A Response to Michael Spencer Concerning Christian Art

Michael Spencer has recently written a post concerning Christian art. It's worth taking a look at.

In short, he's tired of images of Jesus, which portray Him as peaceful, comforting, and always ready to meet your needs. He likens it to a cross between Thomas Kincaid and Precious Moments, and he even calls it "Mountain Dew" spirituality. Hehe. I kinda like that.

Thus, he's decorating his classroom with more images of Christ on the cross. That way, he can preach Christ and him crucified. A noble intent, indeed! He summarizes:

I intend to make the point that this is what God is like. Not some trite admonition to smile and have a nice day, but the suffering of Jesus at the hands of religious and political thugs in a world that is broken, bleeding and full of constant contradiction and despair.

I think Spencer raises a great point! Too often we make our Christianity and our God too soft and cheerful. The concepts of God as King, Judge, or even Boss are far removed from our everyday thinking. I think this has turned many people away from Christianity. Why follow a God who is designed to serve us and brighten our day? Seems rather self-centered and pointless to me.

Thus, I think Spencer is bang on, when he says: A Jesus shaped faith values Jesus and his kingdom in all his different manifestations and accomplishments for us, but it remembers that the REASON the kingdom of God can come into one life or into all of history is because of the cross (emphasis added).

The problem is, however, that pictures of Christ solely on the cross don't tell the whole picture either. This is the biggest problem of Christian art, in general. Photographs and portraits can't grasp the essence of what it means to be human, or even the full the experience of a single human event, no matter how mundane.

How then can an image of Christ capture the essence of Divinity, or even the meaning and emotion of something as graphic, horrendous, and important as the Crucifixion?

This is one of the reasons that the Reformers rejected icons and statues. By attempting to capture divinity with a man-made representation, we inevitably lose divinity in the process. God and His works can't be reduced into something man can understand, let alone replicate.

Thus, replacing pictures that reduce Christianity to "Happy-clappy Christianity of moralism, political rhetoric and cultural conformity," with pictures only of the Crucifixion, doesn't solve the problem. It simply substitutes one form of incomplete Christianity with another.

Indeed, the cross is not the whole story, which Rev. Spencer seems to understand. He wants to use pictures that retell the same story that the Bible tells. Good motivation.

*Data*.

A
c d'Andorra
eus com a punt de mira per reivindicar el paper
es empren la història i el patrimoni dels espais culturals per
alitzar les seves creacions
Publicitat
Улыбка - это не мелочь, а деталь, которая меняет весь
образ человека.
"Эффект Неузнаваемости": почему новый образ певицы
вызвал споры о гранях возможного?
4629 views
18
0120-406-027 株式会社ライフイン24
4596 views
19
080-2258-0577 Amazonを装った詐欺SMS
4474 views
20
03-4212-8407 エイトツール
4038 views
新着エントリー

*Check your understanding*.
**A.** In the post on Christian art, what name does Spencer give to the spirituality he likens to a cross between Thomas Kincaid and Precious Moments?
**B.** For each statement, answer yes or no according to the post on Christian art, and quote the words from it that decide the answer.
(i) Spencer is decorating his classroom with images of Christ on the cross.
(ii) The Reformers accepted icons and statues.
(iii) Replacing cheerful pictures with pictures only of the Crucifixion solves the problem.
**C.** Reproduce word for word the part of the post on Christian art that opens with the words containing "Thus, replacing pictures" and closes with "tells. Good motivation.".

*Activity answers*.
**A.** "Mountain Dew" spirituality.

**B.**
(i) Yes: "he's decorating his classroom with more images of Christ on the cross."
(ii) No: "the Reformers rejected icons and statues."
(iii) No: "with pictures only of the Crucifixion, doesn't solve the problem."

**C.**
Thus, replacing pictures that reduce Christianity to "Happy-clappy Christianity of moralism, political rhetoric and cultural conformity," with pictures only of the Crucifixion, doesn't solve the problem. It simply substitutes one form of incomplete Christianity with another.

Indeed, the cross is not the whole story, which Rev. Spencer seems to understand. He wants to use pictures that retell the same story that the Bible tells. Good motivation.